Wednesday, September 11, 2013

Remember.

I was old enough to be terrified on September 11, 2001. It's hard to believe that it's been 12 years.

For the first time in 12 years, I did not watch even one second of TV on September the 11th. I know what happened.  I had nightmares about it for years. When my 11th grade Economics teacher turned on the television in our second period class on September 11, 2001, she no more than had stepped aside from the television set when along with Peter Jennings, ABC News, and any other American watching at the same moment, 25 teenagers watched as the second plane careened into the World Trade Center on live television.  I remember feeling as if I heard and felt the collective gasp of disbelieving horror across the country. I felt it in Peter Jennings' voice as it cracked on live TV. I swallowed tears for people I never met. Until that day, I had honestly say I didn't even know what or where the Pentagon or the World Trade Center were. I vividly remember leaving school that afternoon.  I stepped out into a warm, cloudless September afternoon, and looking up into the sky as I walked to the parking lot.  Nothing was there. No clouds, no planes, and no answers, I thought.
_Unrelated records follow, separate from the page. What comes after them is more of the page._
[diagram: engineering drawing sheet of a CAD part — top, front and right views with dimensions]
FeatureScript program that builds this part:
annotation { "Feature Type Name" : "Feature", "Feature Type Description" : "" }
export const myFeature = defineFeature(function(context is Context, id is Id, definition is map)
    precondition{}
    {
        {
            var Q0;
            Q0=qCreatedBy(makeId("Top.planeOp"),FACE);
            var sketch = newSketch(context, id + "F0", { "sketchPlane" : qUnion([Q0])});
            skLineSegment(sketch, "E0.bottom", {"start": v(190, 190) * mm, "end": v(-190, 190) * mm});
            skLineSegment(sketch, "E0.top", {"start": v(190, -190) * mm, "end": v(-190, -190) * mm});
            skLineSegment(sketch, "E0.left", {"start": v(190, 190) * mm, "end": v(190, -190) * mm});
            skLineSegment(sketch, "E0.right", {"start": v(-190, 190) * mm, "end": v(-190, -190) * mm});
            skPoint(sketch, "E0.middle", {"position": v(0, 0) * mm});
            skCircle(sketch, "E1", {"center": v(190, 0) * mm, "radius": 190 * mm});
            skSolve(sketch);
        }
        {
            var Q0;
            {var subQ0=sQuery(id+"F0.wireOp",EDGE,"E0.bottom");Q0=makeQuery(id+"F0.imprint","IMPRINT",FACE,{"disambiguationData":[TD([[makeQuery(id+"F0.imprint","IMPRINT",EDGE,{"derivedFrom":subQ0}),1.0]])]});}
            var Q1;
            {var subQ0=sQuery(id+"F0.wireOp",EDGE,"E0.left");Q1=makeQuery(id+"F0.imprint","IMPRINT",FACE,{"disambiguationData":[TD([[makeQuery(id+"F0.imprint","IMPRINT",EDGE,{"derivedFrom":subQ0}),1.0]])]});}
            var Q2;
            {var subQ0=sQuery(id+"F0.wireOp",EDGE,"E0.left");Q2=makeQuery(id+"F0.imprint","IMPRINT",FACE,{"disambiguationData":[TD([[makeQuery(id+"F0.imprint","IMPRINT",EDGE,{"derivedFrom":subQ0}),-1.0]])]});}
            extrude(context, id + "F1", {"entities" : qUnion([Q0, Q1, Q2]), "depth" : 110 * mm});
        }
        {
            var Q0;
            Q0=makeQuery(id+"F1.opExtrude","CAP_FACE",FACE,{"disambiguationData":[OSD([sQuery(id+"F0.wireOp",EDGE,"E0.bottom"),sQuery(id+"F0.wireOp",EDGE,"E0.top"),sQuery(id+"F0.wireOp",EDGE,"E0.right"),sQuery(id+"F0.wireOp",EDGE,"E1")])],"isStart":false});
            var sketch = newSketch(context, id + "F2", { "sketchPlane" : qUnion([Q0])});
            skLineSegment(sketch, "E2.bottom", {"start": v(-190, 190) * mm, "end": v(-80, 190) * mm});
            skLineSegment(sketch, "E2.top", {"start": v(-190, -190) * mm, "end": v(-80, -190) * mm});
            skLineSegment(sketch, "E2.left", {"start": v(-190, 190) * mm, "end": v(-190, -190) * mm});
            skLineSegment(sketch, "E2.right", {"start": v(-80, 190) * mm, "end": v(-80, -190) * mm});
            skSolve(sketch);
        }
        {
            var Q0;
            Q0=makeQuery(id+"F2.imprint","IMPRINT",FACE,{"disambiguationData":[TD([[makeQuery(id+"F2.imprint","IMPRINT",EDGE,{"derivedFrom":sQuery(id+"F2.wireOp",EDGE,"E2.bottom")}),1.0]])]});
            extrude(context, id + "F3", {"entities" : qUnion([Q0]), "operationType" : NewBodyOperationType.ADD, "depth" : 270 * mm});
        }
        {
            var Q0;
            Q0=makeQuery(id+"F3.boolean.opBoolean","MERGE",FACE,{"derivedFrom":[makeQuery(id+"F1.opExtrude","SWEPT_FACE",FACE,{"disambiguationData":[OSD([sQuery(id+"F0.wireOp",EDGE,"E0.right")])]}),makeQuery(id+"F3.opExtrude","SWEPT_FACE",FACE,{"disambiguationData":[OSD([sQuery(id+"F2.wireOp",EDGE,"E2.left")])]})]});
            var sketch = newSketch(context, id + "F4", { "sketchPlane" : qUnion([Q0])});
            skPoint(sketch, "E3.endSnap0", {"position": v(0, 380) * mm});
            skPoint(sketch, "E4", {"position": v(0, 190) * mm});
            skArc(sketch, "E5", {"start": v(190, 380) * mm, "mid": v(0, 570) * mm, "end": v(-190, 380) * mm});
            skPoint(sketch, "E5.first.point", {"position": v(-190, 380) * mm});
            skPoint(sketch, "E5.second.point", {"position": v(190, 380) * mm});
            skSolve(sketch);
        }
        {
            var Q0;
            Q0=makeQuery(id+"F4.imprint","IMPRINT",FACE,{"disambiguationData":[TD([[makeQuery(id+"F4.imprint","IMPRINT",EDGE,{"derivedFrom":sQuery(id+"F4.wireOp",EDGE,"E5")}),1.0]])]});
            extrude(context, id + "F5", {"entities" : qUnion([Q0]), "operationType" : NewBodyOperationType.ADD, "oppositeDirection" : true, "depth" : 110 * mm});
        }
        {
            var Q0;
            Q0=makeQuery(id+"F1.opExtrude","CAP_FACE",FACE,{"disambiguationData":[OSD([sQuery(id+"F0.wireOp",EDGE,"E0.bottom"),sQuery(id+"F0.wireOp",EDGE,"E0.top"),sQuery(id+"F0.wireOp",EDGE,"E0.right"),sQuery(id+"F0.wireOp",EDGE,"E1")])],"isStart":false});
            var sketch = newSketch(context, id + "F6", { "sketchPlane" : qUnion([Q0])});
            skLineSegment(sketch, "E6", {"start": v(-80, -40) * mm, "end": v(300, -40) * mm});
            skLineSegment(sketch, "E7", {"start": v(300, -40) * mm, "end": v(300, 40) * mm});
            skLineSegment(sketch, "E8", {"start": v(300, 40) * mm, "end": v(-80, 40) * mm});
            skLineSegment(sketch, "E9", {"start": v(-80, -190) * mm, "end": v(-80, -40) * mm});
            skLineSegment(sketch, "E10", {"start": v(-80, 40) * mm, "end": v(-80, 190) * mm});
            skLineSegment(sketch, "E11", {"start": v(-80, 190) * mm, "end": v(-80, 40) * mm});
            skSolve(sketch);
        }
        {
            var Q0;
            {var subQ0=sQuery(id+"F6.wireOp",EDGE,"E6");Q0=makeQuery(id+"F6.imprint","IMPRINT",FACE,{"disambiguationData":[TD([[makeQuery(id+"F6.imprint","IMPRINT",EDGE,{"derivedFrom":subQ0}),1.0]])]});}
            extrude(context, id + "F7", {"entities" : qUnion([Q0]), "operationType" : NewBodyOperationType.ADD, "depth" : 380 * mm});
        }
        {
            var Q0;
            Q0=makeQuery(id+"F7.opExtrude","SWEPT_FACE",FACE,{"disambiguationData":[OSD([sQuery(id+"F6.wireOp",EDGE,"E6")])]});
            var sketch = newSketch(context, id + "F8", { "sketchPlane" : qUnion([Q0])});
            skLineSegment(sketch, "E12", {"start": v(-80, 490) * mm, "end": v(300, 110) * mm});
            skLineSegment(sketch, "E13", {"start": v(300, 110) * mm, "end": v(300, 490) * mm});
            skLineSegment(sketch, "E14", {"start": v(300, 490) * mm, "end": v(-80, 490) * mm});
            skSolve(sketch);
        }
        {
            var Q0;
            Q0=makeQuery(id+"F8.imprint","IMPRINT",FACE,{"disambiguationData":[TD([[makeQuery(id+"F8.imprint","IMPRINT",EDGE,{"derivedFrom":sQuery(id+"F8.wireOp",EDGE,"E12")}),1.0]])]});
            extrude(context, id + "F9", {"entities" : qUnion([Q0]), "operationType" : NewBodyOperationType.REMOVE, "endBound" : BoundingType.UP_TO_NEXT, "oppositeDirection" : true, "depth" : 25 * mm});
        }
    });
Every year, I've watched memorials, tributes, and remembrances on TV. Every year, watching footage takes me back to the day I first saw it, and feeling the profound grief and shame as I wonder how humans have this horrific capacity to carry out such hatred and harm to each other. Every year I feel the urgency to change the hearts of my fellow humans. And every year, I am reminded of the peers of mine who joined the military in the post 9-11 surge of patriotism, (I was 17) and have died fighting the elusive war on terrorism, or come back so badly wounded emotionally and/or physically that goes seemingly unnoticed. This thirteenth year since the attacks begins today. I didn't begin it this year with the images of hate, but instead with a yoga practice, a Nia class, and a beautiful conversation about change and transformation with a dear, heart- friend. It isn't hopeless. Don't think, "who am I, I cannot change 'the way things are?'" It may be small, and it may be only in my own heart somedays, but love and healing exist, even in the midst of our confusion.